First off, they did a great job of delivering a smooth, visually seamless production. I’ve read a few reports of frame rate inferiority to the PC version of the game, and I certainly cannot refute that. But I do not agree that this has somehow caused issues with the PS4 version. I have been playing a number of hours now and have yet to notice anything like screen-tearing, slow down, or anything else of note, really. When you consider how often a vast number of explosions whizzing cars are flying all around you, I have no problem saying the PS4 version is still a worthwhile purchase!

I like the design as a whole, but it is quite cartoonish even for a Mega Man spiritual successor to the point that environments can feel a little too plastic-y. There’s a lot of environmental things happening in the background, and you may notice a few three dimensional effects, as well. For example, a pillar in the background may suddenly fall onto your 2D plane to crush you, or enemies in the background may fire on you in certain levels. But for the most part, you’re looking at a 2D platformer, although the environment does help it seem more encompassing. During one particular boss fight, there are a couple video cameras on the battle arena and you can see the fight take place on screens in the background from the various angles of those cameras. Pretty neat, I thought!

As explained earlier, while you can drain enemies with a dash once they are weakened, you can simply keep shooting to destroy them, too. However, this comes without any sort of benefit as often times, those power ups are necessary for survival. Similarly, as you drain the final bosses, finishing them off will yield their special ability. In Mega Man, you would simply destroy the bad guys. What’s more, after you defeat and help one of the other mighties, during map selection, another option will appear below the map that enemy’s power is strong against. Aside from having the weakness of the next boss you are about to face, that enemy turned ally will periodically appear within that level to help ease the pressure a bit! I gotta say, in principle, I really like these added features. They compliment the game well.

Or rather, it should be a compliment.

The dashing is done with the R1 button, and although I got used it it, it just felt awkward after all those years of dashing with either Circle (or “A” on SNES) or a double tap forward with the D-Pad. It also makes switching weapon types (which in some cases are more like ability types than just a different kind of bullet) more awkward. While fighting, you have to cycle through the weapons with L1 and L2, then press Triangle when you have the one you wish to switch to. These extra steps pry your eyes to the top corner of the screen to figure out what you want while also trying to play frantically in tense situations. In Mega Man games, cycling through with the triggers/bumpers happened instantly and you could tell if you had the right weapon selected just by observing your colour. It’s not a bad control scheme, per-se, but compared to the mastery of Mega Man, it’s a far more cumbersome system.

▶ **Requests**:
(a) In the game review, which button performs the dash?
(b) Extend the game review beyond its last paragraph, keeping the same voice.

▶ **Data block**:

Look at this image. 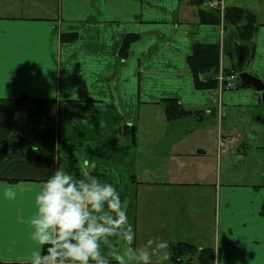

▶ **Answers**:
(a) The R1 button.

(b)
Oh yeah... there's no charge shots, either, unless it's an ability I never found. Even the early Mega Man games eventually included a charge shot after the first few entries. You'll definitely miss the lack of a charge shot.

Once you have dashing down to comfort, you have to be careful not to over-sensitively dash off platforms or into enemies. The amount of time spent in a dash can change ever so marginally making it difficult to time and measure the amount of distance you’d like to cover. I’m also sad at the absence of wall climbing that we got in the X series. I get that the original Mega Man didn’t really have that either, but you can grab onto ledges. This isn’t so bad except for the fact that “hit detection” with the ledges is not consistent, causing you to fall to your death when other times you grab the ledge no problem.

Aside from these complaints, however, the control system is pretty solid and responsive. It just isn’t as tight as you’d like.

The game has an additional feature of challenges that test your ability to race through a sort of obstacle course or achieve a goal within a set period of time. These can often be very challenging at first, but they are fun in small doses. The main story plot is full of challenge, as well. Many areas of the game can seem unforgiving, whether it’s a giant mechanical drill bearing down on you as you rush through a maze of enemies and obstacles to avoid getting crushed or having to sneak through a narrow pathway traversed only by a lift with insta-kill electric ceilings or heavy damage dealing fire floors, this game definitely delivers on much of the challenge the Mega Man series is known for. In my opinion, it’s still not as difficult, but the challenge is certainly there for fans of the Mega Man series.

And for those who get frustrated easily, after you die, allies will come to give you little power up goodies to help you on your way. You just won’t get the coveted high letter ranking the hard core players can achieve from a fast, errorless runthrough. I believe this helps make the game rewarding for players of all skill levels.

The sound effects in the game are engaging and eclectic, however the voice acting, or more accurately, the voice recordings, really grate on my nerves. It sounds like much of the voice acting was recorded with cheap equipment in not entirely sound-proof rooms. To make it worse, the low quality in the sound of their voices really helps to accent any poor voice acting. It is unfortunately immediately noticeable.

The music is more akin to the X series than the Mega Man series, which I think is a great fit, anyway. However, the quality of the writing seen in X is not present here. While it fits, it’s just very generic sounding music that doesn’t help set the series (can we call MN9 a series?) apart in the same way that Zero’s theme song did for the original X. In short, it’s good and it fits, but it is definitely inferior in the spirit of comparison making. But really, what better time to compare two games, anyway?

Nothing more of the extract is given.